A perplexing question for many consumers, whilst others believe that a marine paint has to endure a harsher climate and therefore it must be better. However, in some cases it’s just a matter of dual-branding. In other words, a “house paint” in another label (which is particularly true where the manufacturer also makes house paints).

The reality is this. A true marine paint starts out by sourcing the best grades of resin on the market. These are chosen for their weathering capability, flexibility and toughness. House paint resins on the other hand are selected for their price, as this market is acutely competitive and the quality has to be compromised if any sales are to be gained.

To illustrate the construction of paints, it can be mainly segmented into three component areas, solvents – resins – pigments/extenders. The manufacturers aim is to use cheaper resins and minimize the volume used per batch, as this is the greatest expense. Bearing in mind, that it is solely the resin that has adhesive value. Solvents and extenders have no sticking potential.

By minimising the resin value and increasing the extenders the mixture is overly thickened, which means increasing the solvents to get the right consistency. The finished weight of the product remains similar to other products, but by increasing the solvents the shrinkage is greater. Put a bucket of turps outside and it will all eventually evaporate. If there is 25% solvent in that tin of paint then the coating has to contract by that corresponding value.

The other distinction to paint manufacture is whether or not the company grinds its own pigments into the product, or just out-sources subcontracted emulsions. The latter are normally based on dry pigments ground into a solution of surfactants (detergents). This means that they are compatible with solvent based, and water based coatings. Again, the use of surfactants renders the coating compromised because detergent has no integrity in the paint film and weakens the structure.

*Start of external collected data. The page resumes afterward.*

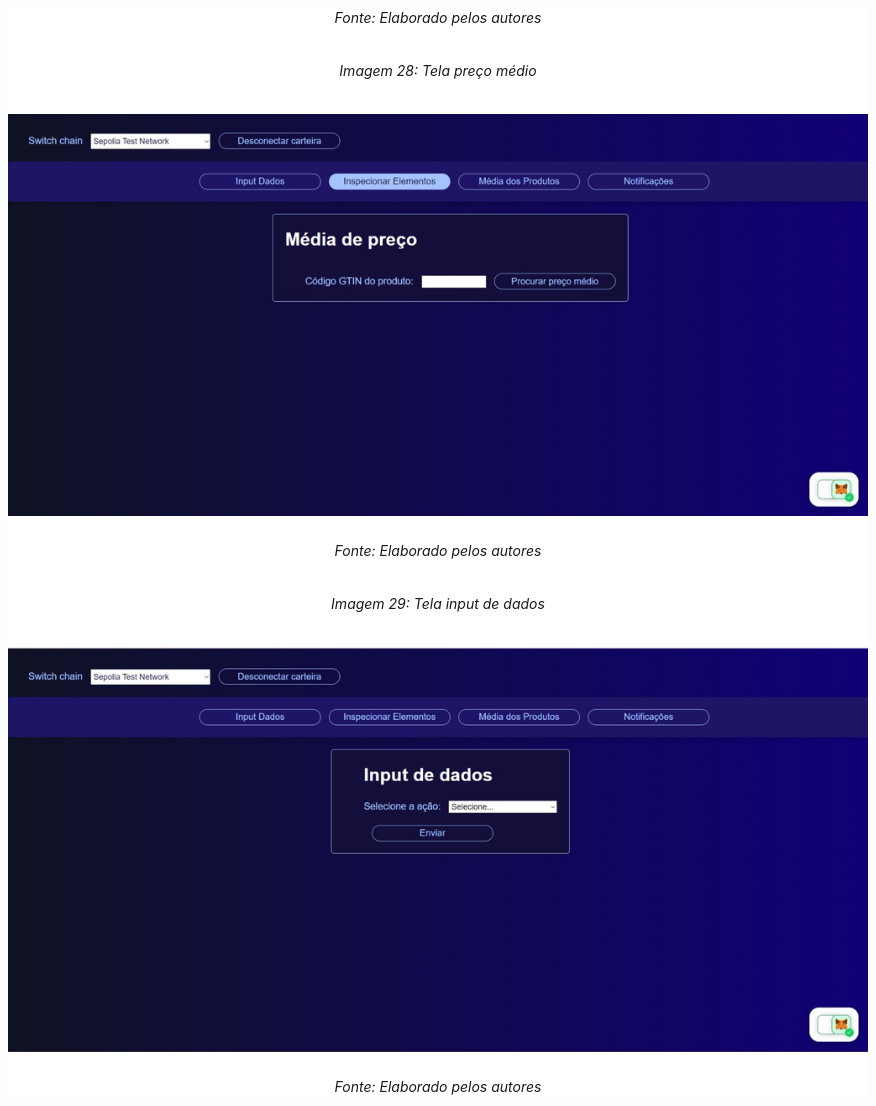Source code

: <h6 align="center"> Fonte: Elaborado pelos autores </h6>

<h6 align="center"> Imagem 28: Tela preço médio </h6>
<img src="../assests/img/media_preco.jpg"> <p>

<h6 align="center"> Fonte: Elaborado pelos autores </h6>

<h6 align="center"> Imagem 29: Tela input de dados </h6>
<img src="../assests/img/input_dados.jpg"> <p>

<h6 align="center"> Fonte: Elaborado pelos autores </h6>
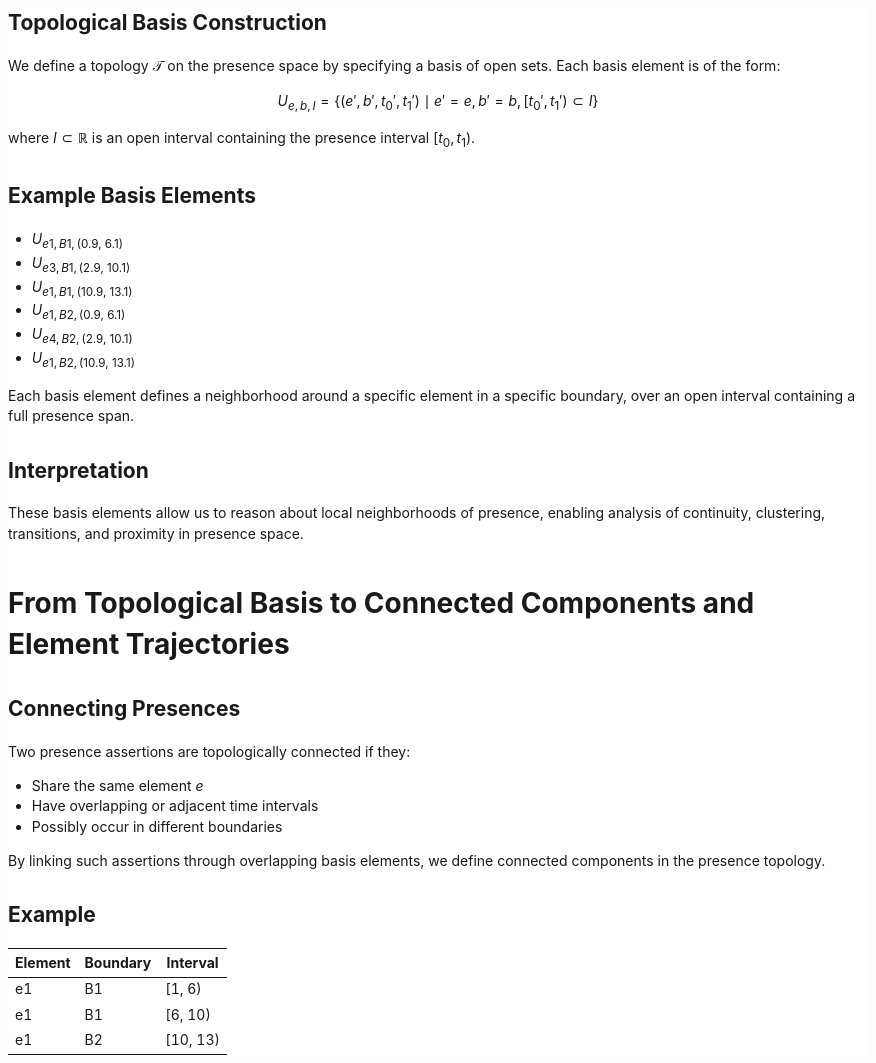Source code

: ## Topological Basis Construction

We define a topology $\mathcal{T}$ on the presence space by specifying a
basis of open sets. Each basis element is of the form:

$$
U_{e,b,I} = \{ (e', b', t_0', t_1') \mid e' = e, b' = b, [t_0', t_1') \subset I \}
$$

where $I \subset \mathbb{R}$ is an open interval containing the presence
interval $[t_0, t_1)$.

## Example Basis Elements

- $U_{e1, B1, (0.9,\ 6.1)}$
- $U_{e3, B1, (2.9,\ 10.1)}$
- $U_{e1, B1, (10.9,\ 13.1)}$
- $U_{e1, B2, (0.9,\ 6.1)}$
- $U_{e4, B2, (2.9,\ 10.1)}$
- $U_{e1, B2, (10.9,\ 13.1)}$

Each basis element defines a neighborhood around a specific element in a
specific boundary, over an open interval containing a full presence span.

## Interpretation

These basis elements allow us to reason about local neighborhoods of presence,
enabling analysis of continuity, clustering, transitions, and proximity in
presence space.

# From Topological Basis to Connected Components and Element Trajectories

## Connecting Presences

Two presence assertions are topologically connected if they:
- Share the same element $e$
- Have overlapping or adjacent time intervals
- Possibly occur in different boundaries

By linking such assertions through overlapping basis elements, we define connected components in the presence topology.

## Example

| Element | Boundary | Interval |
|---------|----------|----------|
| e1      | B1       | [1, 6)   |
| e1      | B1       | [6, 10)  |
| e1      | B2       | [10, 13) |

At NORGLASS, our policy is to use the best grades of resins and then blend them to maximize their values. Next we select the best u/v stable pigments and mill them to a micro-fined state during manufacture. We then minimize the filler/extenders so that we can increase the ratio of resins. By doing this we then have a substantially lower addition of solvents, and longer lasting performance due to the high resin loading. This dedication to producing the best quality paint means by paying a little more at the counter, the consumer gets value for money by longevity. Regardless of whether it’s the house or the boat.